5年ぶりとなるオリジナルは、本人プロデュースによる良質のポップス集だ。ただ本人が写るだけのジャケット周りの写真も自然体でこの作風を投影している。
本編の全5曲は、シンプルなバンド演奏と、豊かな感情があふれ出るような歌声が中心で、演奏や言葉によるギミックは皆無。ミディアム調のタイトル曲は、結局は変わらない愛の言葉こそが “Special Gift”だと教えてくれるし、松井五郎作詞の『瞳の向こうに』は、誠実な言葉と彼女の熱い歌声によって、“ぬくもりが答え”だと胸に刻まれる。
5曲目の『Witness』は真骨頂と言えるバラード。ピアノとストリングス、そして彼女のブレない歌声や歌詞に、相手の過去も許せるほどのしなやかさを感じる。本当の強さを教えられた気がした。
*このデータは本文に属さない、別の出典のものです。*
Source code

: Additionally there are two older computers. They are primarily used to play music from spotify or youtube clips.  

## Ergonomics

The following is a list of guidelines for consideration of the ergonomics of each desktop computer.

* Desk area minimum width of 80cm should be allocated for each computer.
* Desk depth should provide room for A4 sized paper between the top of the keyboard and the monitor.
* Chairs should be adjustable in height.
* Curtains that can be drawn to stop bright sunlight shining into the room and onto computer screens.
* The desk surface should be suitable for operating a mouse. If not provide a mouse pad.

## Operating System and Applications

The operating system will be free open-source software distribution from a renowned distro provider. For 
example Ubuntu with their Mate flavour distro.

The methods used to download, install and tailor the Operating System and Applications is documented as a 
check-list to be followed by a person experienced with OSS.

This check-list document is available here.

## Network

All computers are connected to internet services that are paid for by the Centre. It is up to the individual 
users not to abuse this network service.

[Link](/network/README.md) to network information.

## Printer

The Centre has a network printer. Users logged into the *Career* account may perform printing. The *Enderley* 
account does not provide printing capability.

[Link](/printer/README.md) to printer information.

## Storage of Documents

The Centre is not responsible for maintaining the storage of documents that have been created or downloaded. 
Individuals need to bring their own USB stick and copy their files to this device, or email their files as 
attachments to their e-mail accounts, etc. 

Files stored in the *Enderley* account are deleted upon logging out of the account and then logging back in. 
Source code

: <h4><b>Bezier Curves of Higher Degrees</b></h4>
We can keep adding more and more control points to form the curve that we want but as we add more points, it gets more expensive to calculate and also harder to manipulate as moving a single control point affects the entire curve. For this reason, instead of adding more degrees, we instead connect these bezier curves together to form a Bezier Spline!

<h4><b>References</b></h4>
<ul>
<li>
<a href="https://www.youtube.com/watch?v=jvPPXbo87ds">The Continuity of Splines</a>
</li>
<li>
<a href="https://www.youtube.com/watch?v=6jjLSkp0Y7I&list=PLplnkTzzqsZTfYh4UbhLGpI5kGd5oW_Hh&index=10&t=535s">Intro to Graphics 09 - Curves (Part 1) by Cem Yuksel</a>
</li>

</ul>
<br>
ボーナス曲には、デビュー前から彼女を推してきた佐藤竹善と、全米でヒットした『Don’t know much』をデュエット。メロウなハーモニーが一瞬にして平成初期の記憶を呼び起こす。本アルバムを聴けば、不特定多数からの「イイね!」よりも、たった一人の大切な人からの写真や文章に心が動くはず。